Путь к идеалу. День 2-7

Ночь, в самом деле, была долгой. Однако, ближе к рассвету, насильник, наконец, заснул, сжимая жертву в объятьях. Генри выждал немного, давая ему уснуть покрепче, а себе чуток собраться с силами. Кажется, задремав на некоторое время, потому что, открыв глаза, заметил первые лучи, проникающие в щель между темных штор. Осторожно выскользнув из-под руки Остина, как можно тише сполз с постели, подобрав джинсы и натянув их на голый зад, не тратя время на поиски боксеров. Обыскав брюки Остина, достал ключ, замирая всякий раз, когда тот вздыхал громче обычного или удобнее устраивал на подушке свою больную голову. Попятился спиной к двери комнаты, не выпуская спящего из вида. Краем глаза заметив черную кошку, разинувшую пасть, приложил палец к губам, и сам передернувшись от этого жеста. Вот так и сходят с ума...

Потратил лишь немного времени на поиски мобильного, и нашел свой смартфон в мусорном ведре, разбитым, что называется, вдребезги. Остин же подобными гаджетами не пользовался.

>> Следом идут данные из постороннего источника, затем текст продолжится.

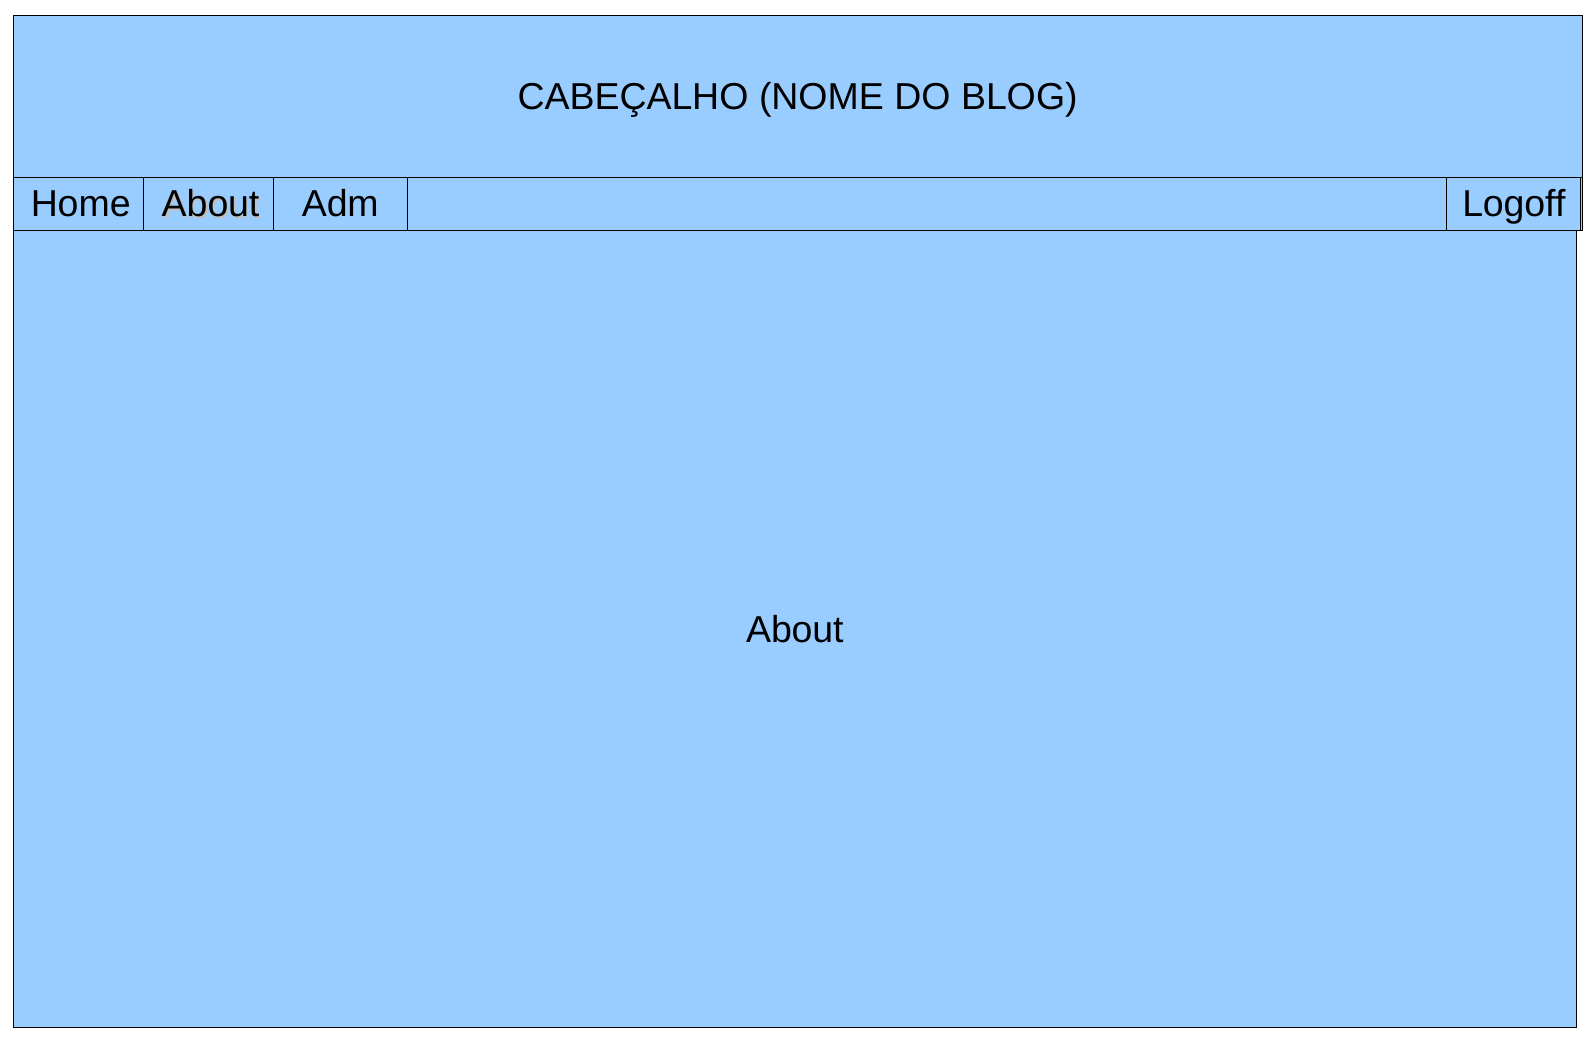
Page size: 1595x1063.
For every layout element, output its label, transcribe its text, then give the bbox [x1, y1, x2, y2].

Выбравшись из дома, невольно поежившись от утренней прохлады, Генри бросил взгляд на машину. Как заманчиво было подойти и проверить, не остались ли ключи в зажигании, но он отбросил эту мысль — тачка могла стоять на сигнализации. Побежал вдоль грунтовки, в любой момент готовый нырнуть в чащу деревьев. К трассе, где даже в это раннее время можно было остановить попутку. Вчера, на машине, они преодолели это расстояние за пять минут, сегодня, на своих двоих, казалось, он бежал вечность. Предчувствие ли, паранойя, но его преследовало чувство погони, и он все чаще оглядывался и спотыкался, прислушивался, с ужасом ожидая шагов или шелеста шин по грунту. Выскочив к шоссе, Генри еще бежал некоторое время вдоль него, чтобы, услышав приближающейся автомобиль, вытянуть руку, голосуя. Однако водитель даже не притормозил. Может, водителя смутил вид парня? А время уходило, и он буквально кожей чувствовал, как таят шансы на спасение и, когда его проигнорировал четвертый частник, Генри решительно вышел на проезжую часть, вынуждая затормозить потертый пикап. Стойко выслушав все, что о нем думает немолодой фермер, попросил увезти его, куда угодно, лишь бы подальше отсюда. Он ничего не скрывал, утверждая, что его похитил и теперь преследует извращенец. И фермер, как ни странно, поверил, пообещав подбросить до ближайшего пункта полиции. Впрочем, почему странно? Генри бросил взгляд на себя: покрытое синяками тело, со следами от наручников на запястьях, кривая походка, помятые штаны, а еще искусанные губы... А когда поднял его на спасителя, почувствовал, как меняется в лице от ужаса. Мужчина успел ответить вопросительным взглядом, начиная инстинктивно оборачиваться, а в следующий миг нож Остина полоснул его по горлу. Брызги горячей крови попали Генри на лицо, заставив инстинктивно провести по нему пальцами, размазывая капли. Он увидел, как секундное изумление на лице не состоявшегося спасителя сменяется осознанием и затем ужасом, когда бедняга понял, что умирает. Генри закричал и, не оборачиваясь, ломанулся в лес. Не разбирая дороги, бежал, куда глаза глядят, движимый лишь одной целью — оказаться как можно дальше от маньяка, в заложниках которого оказался. Кровь стучала в висках, взгляд застилали слезы ужаса и отчаяния. Зацепившись за корень, упал, кажется, разбив себе колено, но времени, обратить на это внимание, не было. Бежать. "Бежать", — билась в голове единственная мысль. Укоры и угрызения совести, это все будет потом, а сейчас — бежать.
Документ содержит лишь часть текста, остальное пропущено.